A Cleveland woman is putting Frontier Airlines on blast after she says they walked back on their safety measures and put her elderly mother and father at risk.
“I just want them to actually follow safety protocols and try to keep the customers safe, and actually just care about people instead of money,” Kristen Burns, of Cleveland, said.
Tuesday, Kristen Burns picked her mom, Virginia Kurtz, up from Cleveland Hopkins International Airport, ready to welcome her home after many months away. She and her husband typically spend half the year in Florida at their home near Fort Myers, but were separated when he returned to Cleveland in early March for hip surgery. That surgery was canceled due to the coronavirus pandemic, but he never returned to Florida.
Kurtz and her husband are both in their 70s and he is taking immune-suppressing medications after undergoing a heart transplant, so Burns says he's at high risk for developing complications from the virus. However, Burns says being isolated and taking care of herself eventually took a toll on Kurtz, so despite being worried, last month she booked a ticket home with Frontier Airlines.
“They told her that every other row would be blocked out, not even just the middle seats, but every other row to keep distancing, which is why she felt safe buying a ticket,” Burns said.
Then, when Kurtz called the night before the flight, she says the airline told her that only every middle seat would be blocked off, with temperature checks being given to every passenger. But she says none of that actually happened on the day of the flight.
“She said all of a sudden two people sitting next to her, in both seats and the middle seat. It was a couple. And she just panicked, she didn't know what to do. She was too scared to get off the plane because she thought she was going to get in trouble if she tried to leave,” Burns said. “She said that the flight was completely packed, every seat except for one was sold.”
In a statement, Frontier Airlines denies that the flight Kurtz was on was full and says it had 1/4 of its seats empty. They also say that until August 31, they’re blocking out 20 seats on every flight.
As previously mentioned, Frontier’s approach to blocking seats is as follows: we are currently blocking approximately 20 seats (the flight you’re inquiring about had more than double that amount empty) on every flight through Aug. 31, which are clearly visible on the seat map when booking at FlyFrontier.com. Customers looking to be seated next to an adjacent middle seat can simply purchase a seat assignment in a row with a blocked seat.

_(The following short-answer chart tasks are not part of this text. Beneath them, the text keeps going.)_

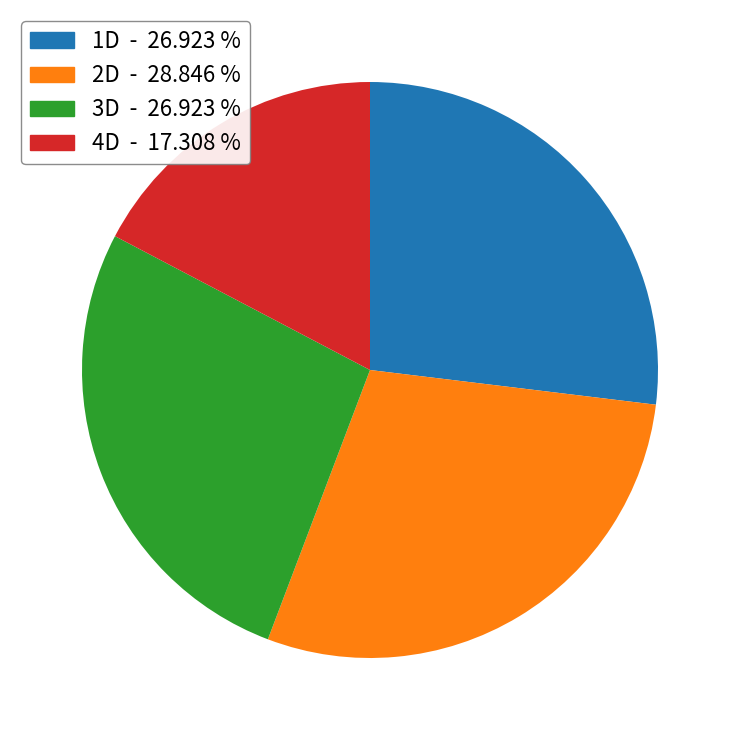

Between 1D and 4D, which is larger?

1D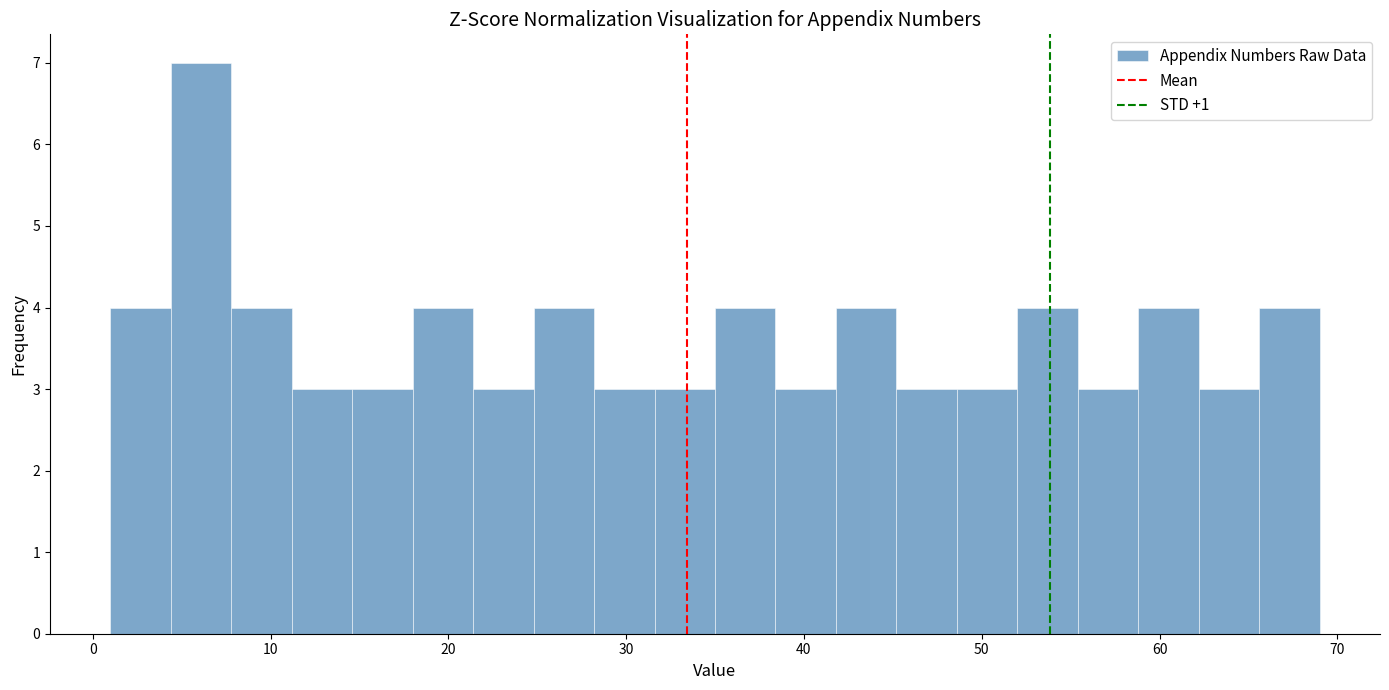

Read against the x-axis, roughly where is the centre of the tallest bar?

6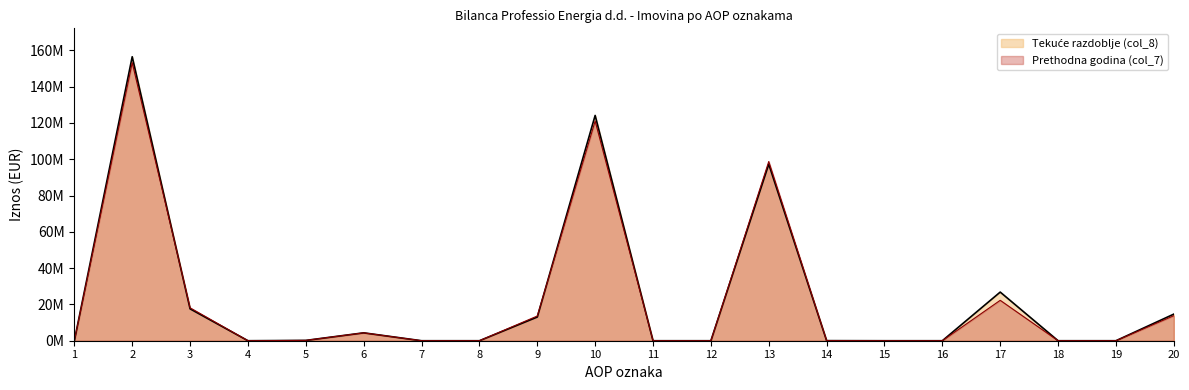

True or false: Prethodna godina (col_7) and Tekuće razdoblje (col_8) cross at least once.

True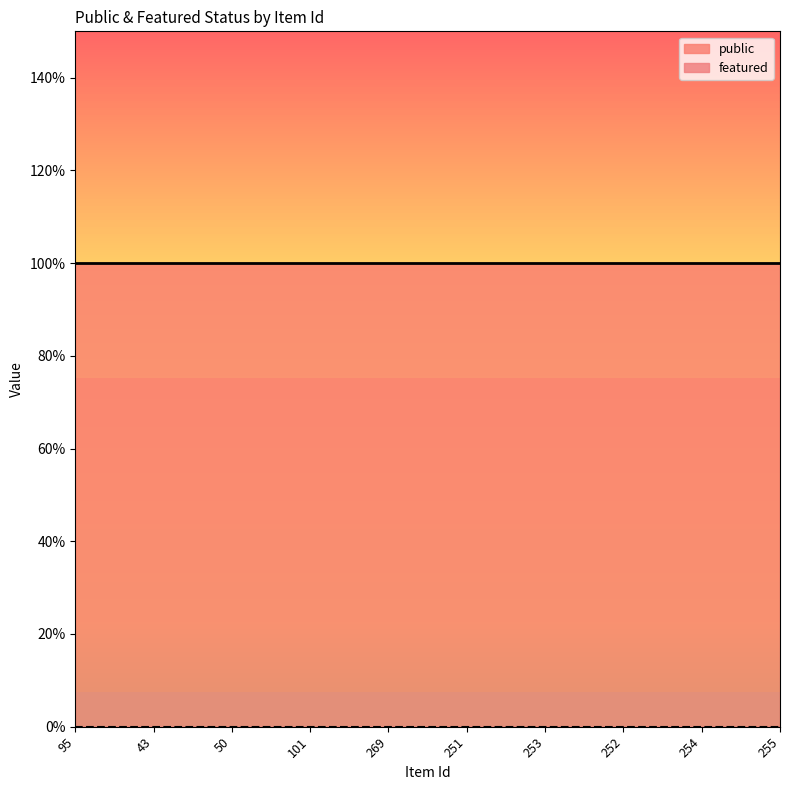

Reading right to left, list all the values displayed in this chart.

public: 255=1	254=1	252=1	253=1	251=1	269=1	101=1	50=1	43=1	95=1
featured: 255=0	254=0	252=0	253=0	251=0	269=0	101=0	50=0	43=0	95=0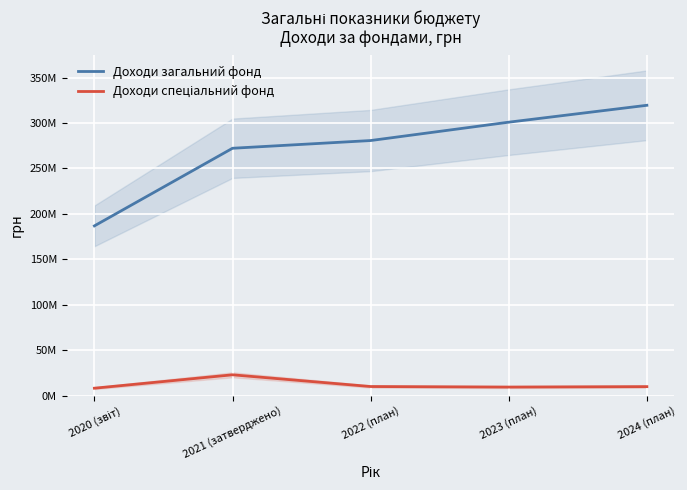

Where does the Доходи спеціальний фонд series first go above 9994479?

2021 (затверджено)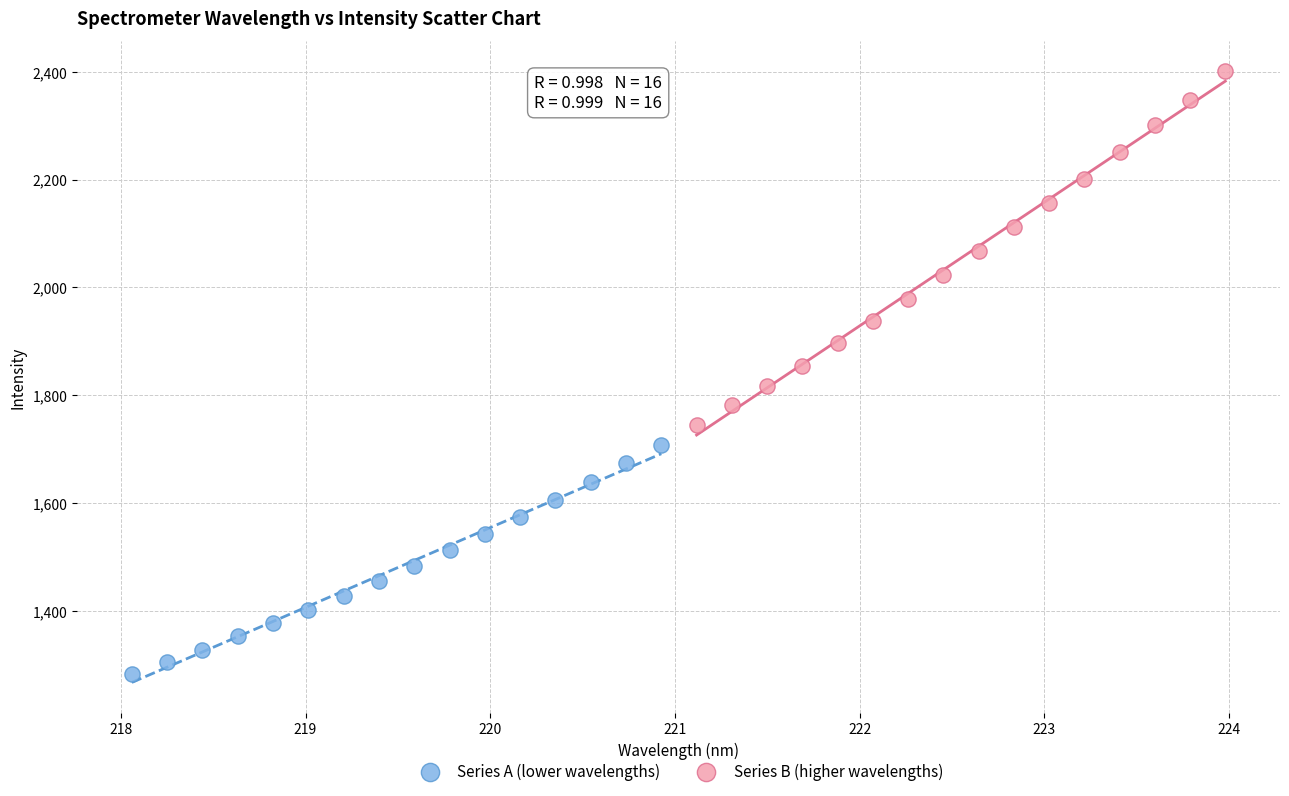

Which series has the largest Y range (max minus min)?

Series B (higher wavelengths)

If a customer chooses not to fly, we would work with them to rebook their travel based upon our standard policies. However, before it gets to that point, we are happy to work with passengers to encourage spacing once onboard, if additional seats are available.
Again, we are required to keep an exact count of every passenger on each flight before departure. The flight from Southwest Florida International Airport (RSW) to Cleveland Hopkins International Airport (CLE) on Tuesday (5/19) operated with approximately one-fourth of the seats empty.
As for temperature checks, the airline says that policy is set to kick in on June 1, despite airline workers telling Kurtz they would be done on her flight.
The health and safety of all passengers and team members is paramount at Frontier Airlines and we have taken diligent steps to protect everyone flying with us. On May 7 we announced temperature screenings for all passengers and team members, which will begin June 1, 2020. Frontier currently requires all passengers and team members to wear face coverings onboard and has elevated cleaning procedures, including the use of fogging disinfectant, which is effective up to 90 days. Additionally, hospital-grade HEPA air filters recirculate fresh air in the cabin every two to three minutes and capture more than 99.7% of virus particles.
“I just don't understand how Frontier could publicly say that they're doing these, you know safety protocols. And then also tell their customer and promise and reassure their customer that they're doing these safety protocols and then do absolutely none of them,” Burns said.
Art Nittskoff, the owner of Gamble America Travel in Solon, says while many airlines are implementing new policies they’re ultimately at their discretion to enforce them.
“The rules seem to change about every 10 minutes right now,” Nittskoff said. “Some of them have said that they've cut their capacity back by 20 or 30%. But there's no actual rule, it's just a guideline. So if they're full, then they're full and it's not like if you could say okay, they’re full I want my money back.”
Nittskoff says if you fly, just try to be as safe and clean as you can and if you run into issues with the airline, document the experience.
“When you talk to an airline or when you talk to anybody, a hotel, anything, write down who you talk to. I always ask what call center they're in so you know they could say, yeah I’m Dolores from Cincinnati and write down what time you talked to them,” Nittskoff said.
Frontier Airlines said that if a customer doesn’t want to fly, they’ll work with them to re-book based on their standard policies. However, before going that route, the company says they’ll work with passengers on board to space out if extra seats are available.